For more details on how FlowCal.gate.density2d()
works, consult the section on fundamentals of density gating.
Plotting 2D Gates¶
Finally, we will see a better way to visualize the result of applying a 2D gate. First, we will use density gating again, but this time we will do it a little differently.
>>> s_g5, m_g5, contour = FlowCal.gate.density2d(s_g1,
... channels=['FSC', 'SSC'],
... gate_fraction=0.75,
... full_output=True)
The extra argument, full_output
, is available in every function in FlowCal.gate
. It instructs a gating function to return some additional output arguments with information about the gating process. The second output argument is always a mask, a boolean array that indicates which events on the original FCSData object are being retained by the gate. 2-dimensional gating functions have a third output argument: a contour surrounding the gated region, which we will now use for plotting.

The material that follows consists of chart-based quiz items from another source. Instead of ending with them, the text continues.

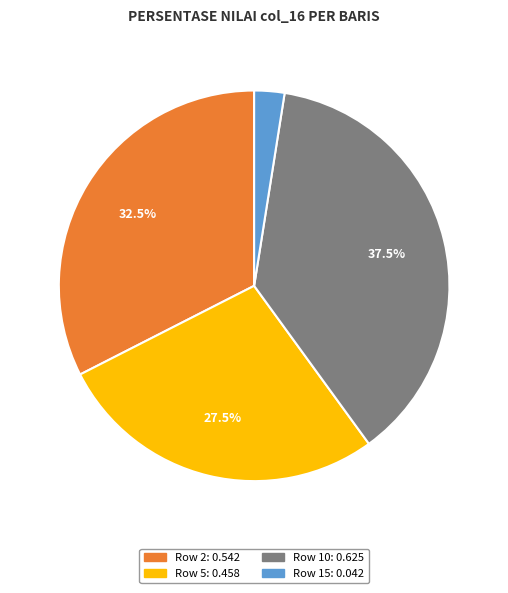

Is there any slice that represents more than half of the pie?

No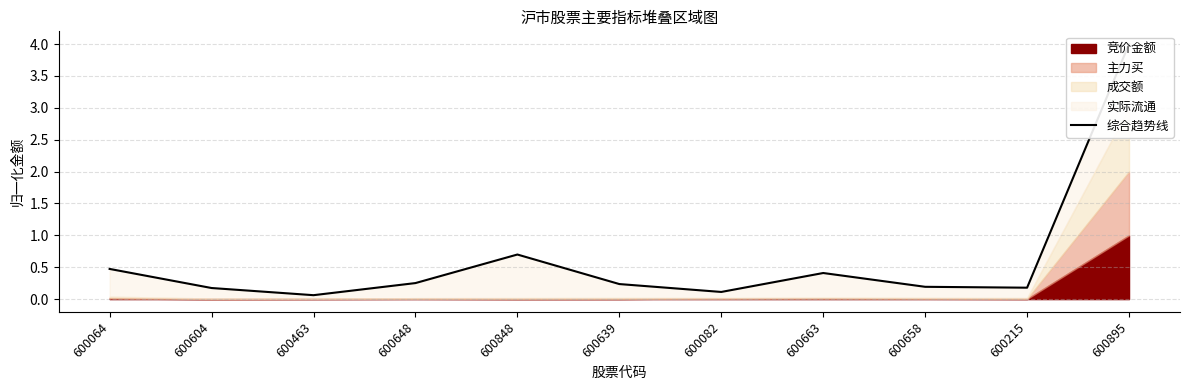

Which category has the lowest value across all series?

600463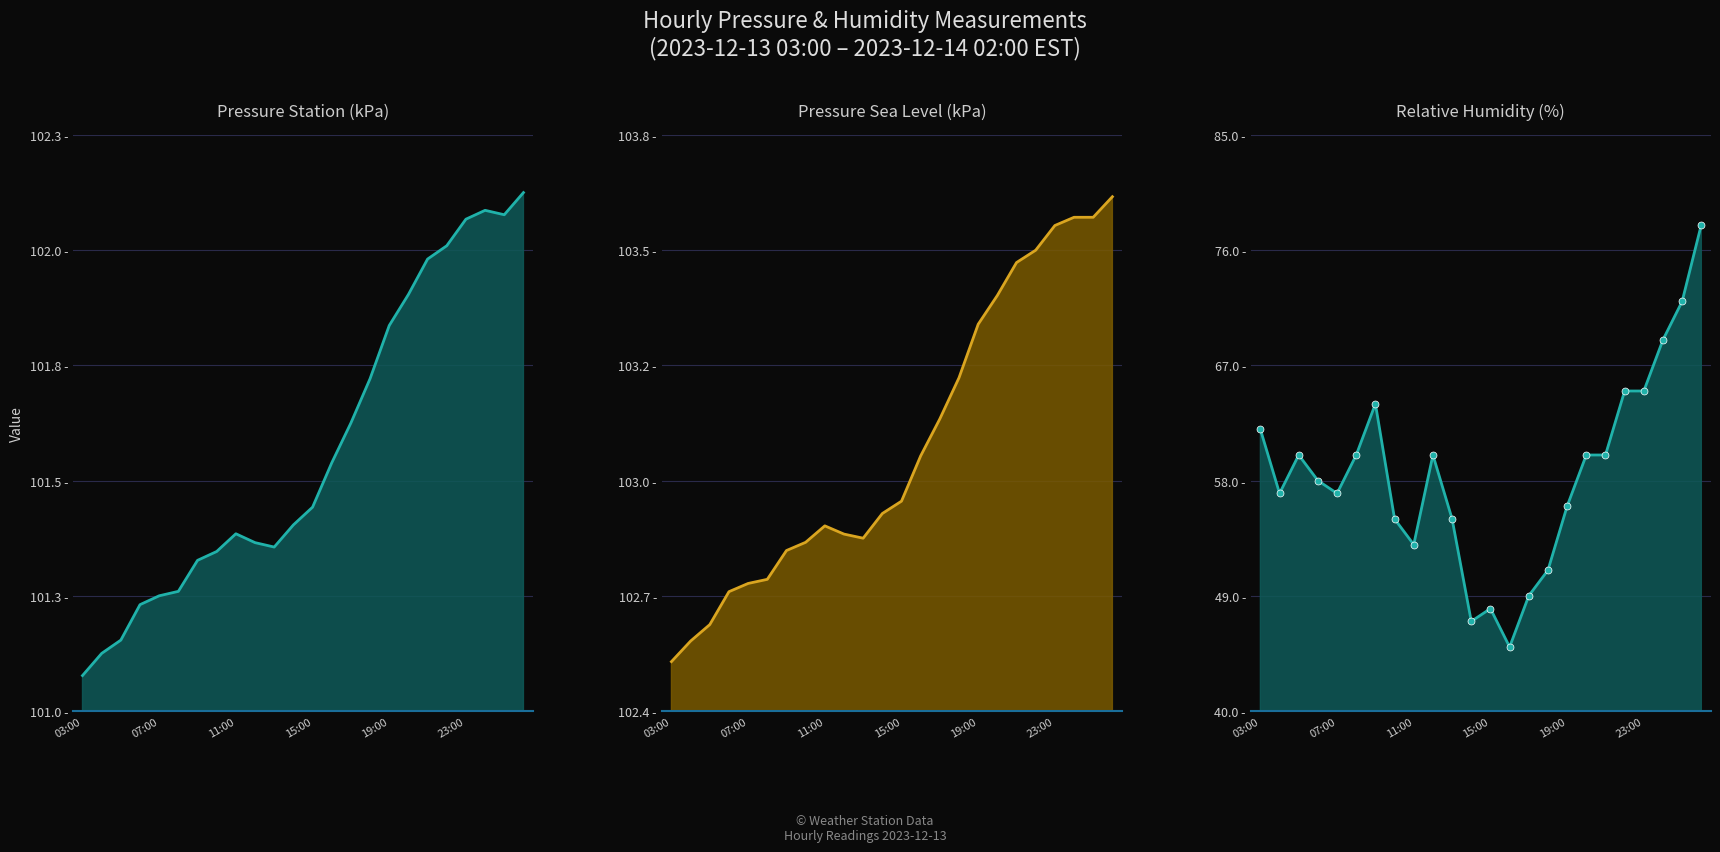

How many data points does each series have?

24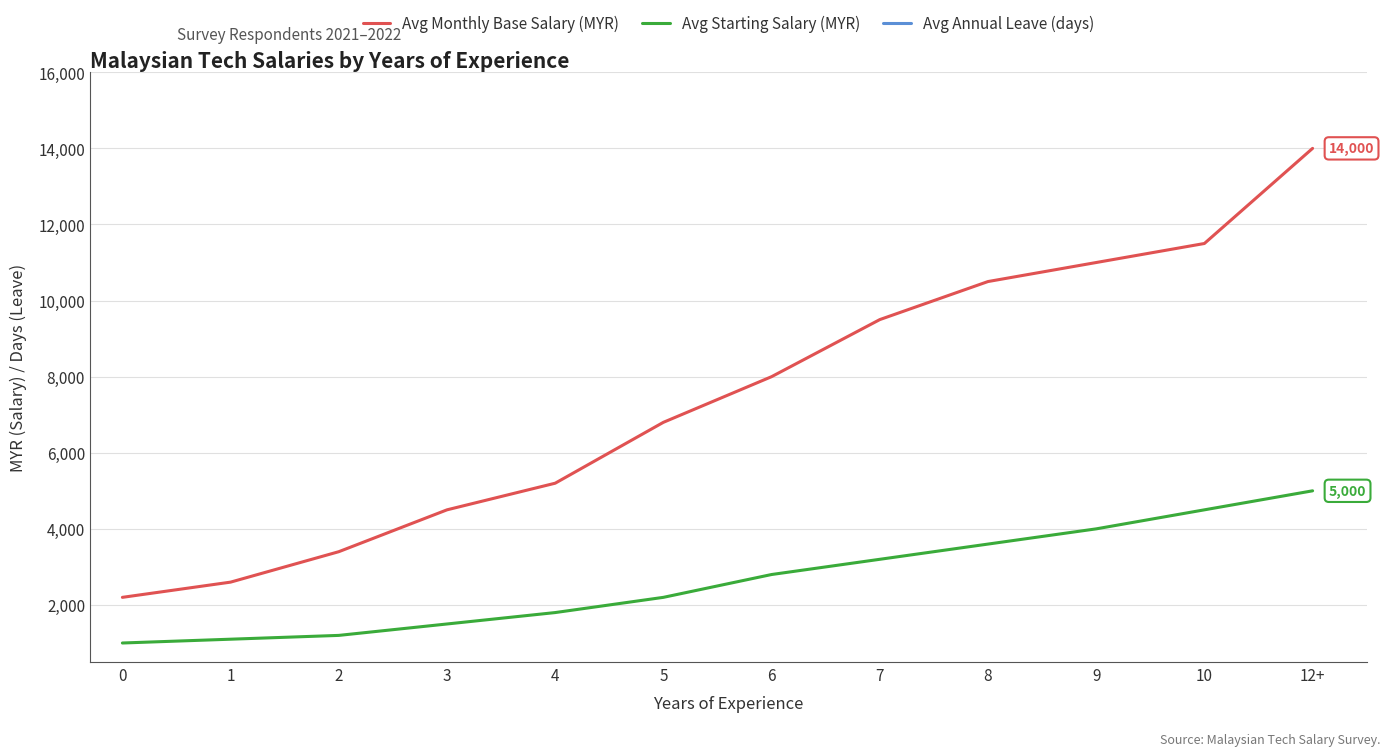

What is the difference between the second highest and minimum values in the Avg Annual Leave (days) series?

6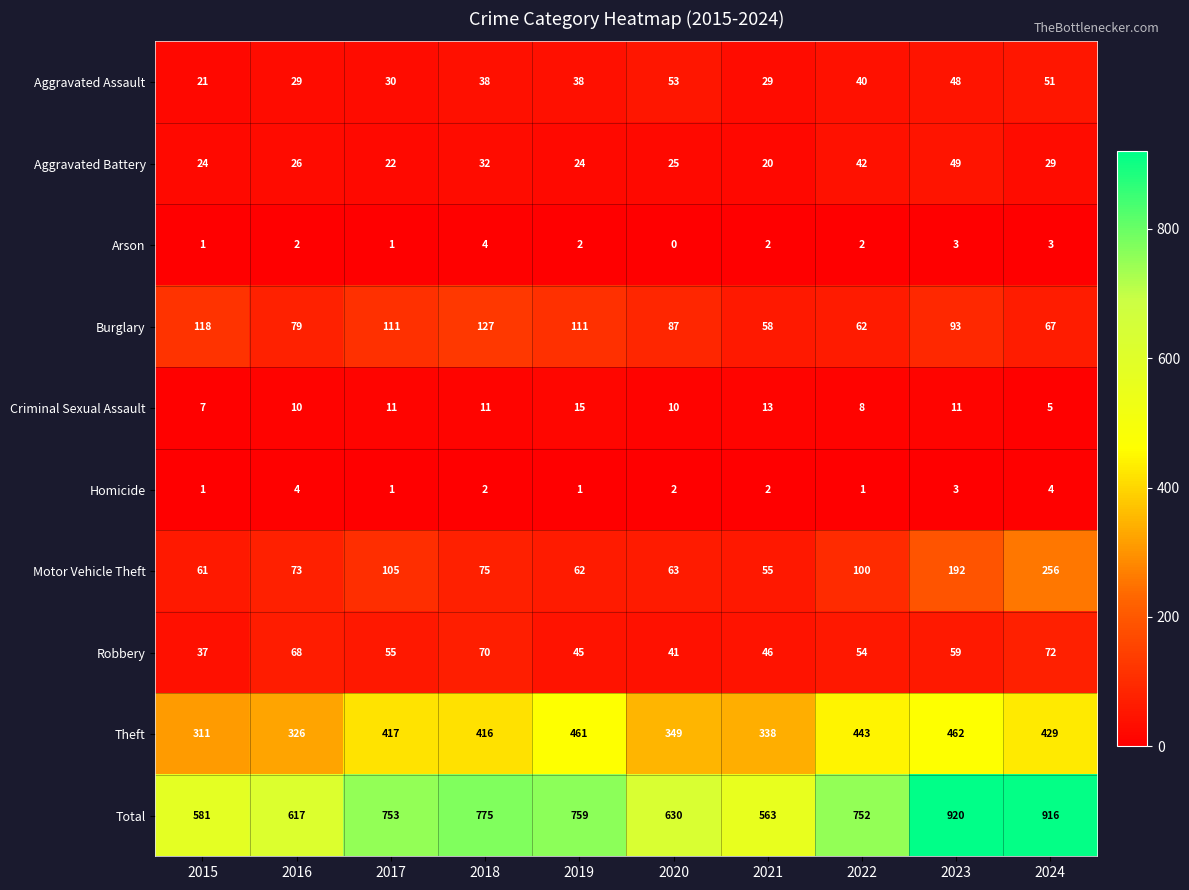

Which category has the highest value in the Aggravated Battery series?

2023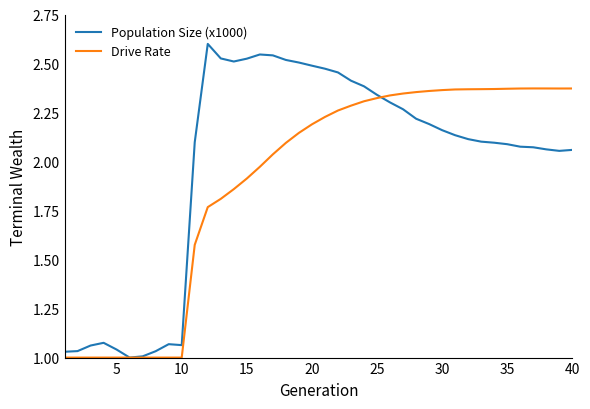

Which series has the widest spread of values?

Population Size (x1000)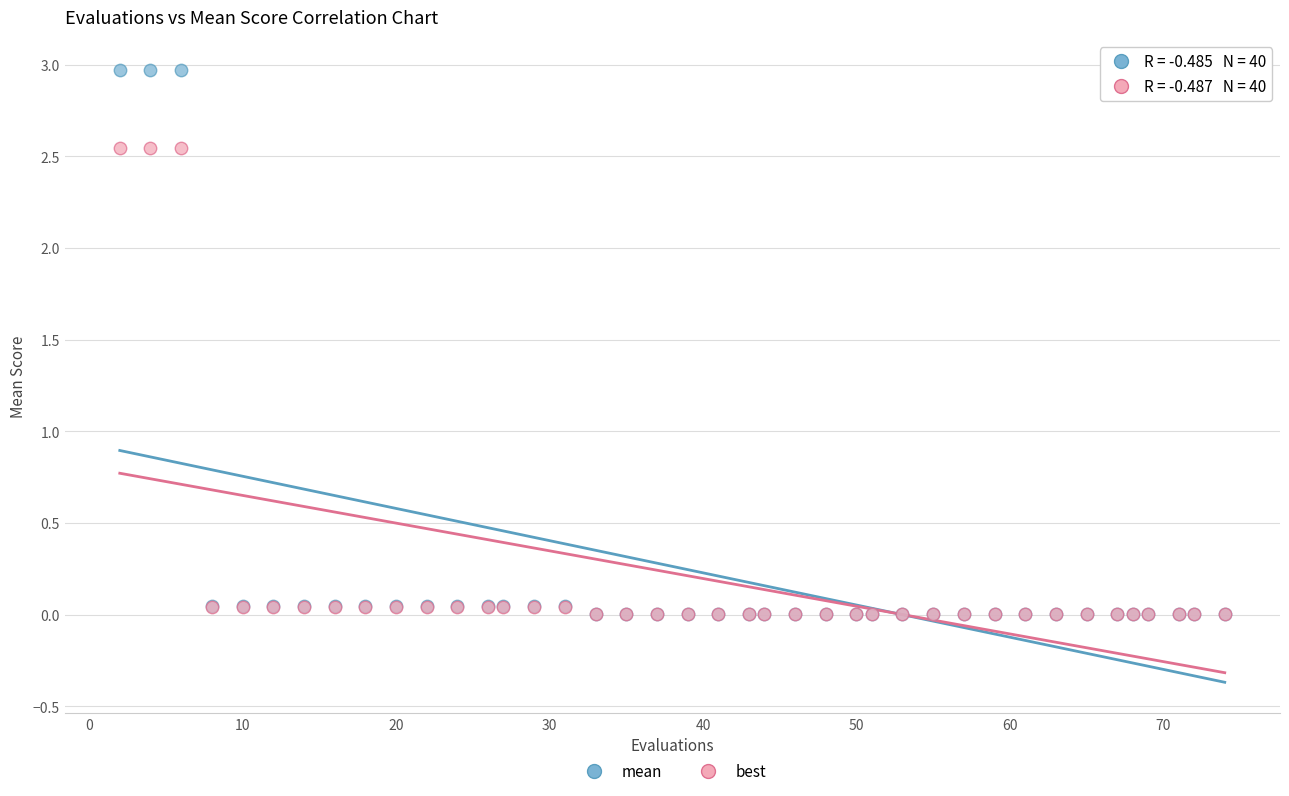

What are all the series names shown in the legend?

mean, best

The function FlowCal.plot.density_and_hist()
was introduced in the plotting tutorial to produce plots of a single FCSData object. But it can also be used to plot the result of a gating step, showing the data before and after gating, and the gating contour. Let’s use this ability to show the result of the density gating process.
>>> FlowCal.plot.density_and_hist(s_g1,
... gated_data=s_g5,
... gate_contour=contour,
... density_channels=['FSC', 'SSC'],
... density_params={'mode':'scatter'},
... hist_channels=['FL1'])
>>> plt.tight_layout()
>>> plt.show()
We can now observe the gating contour right on top of the ungated data, and see which events were kept and which ones were left out. In addition, we can visualize how gating affected the other channels.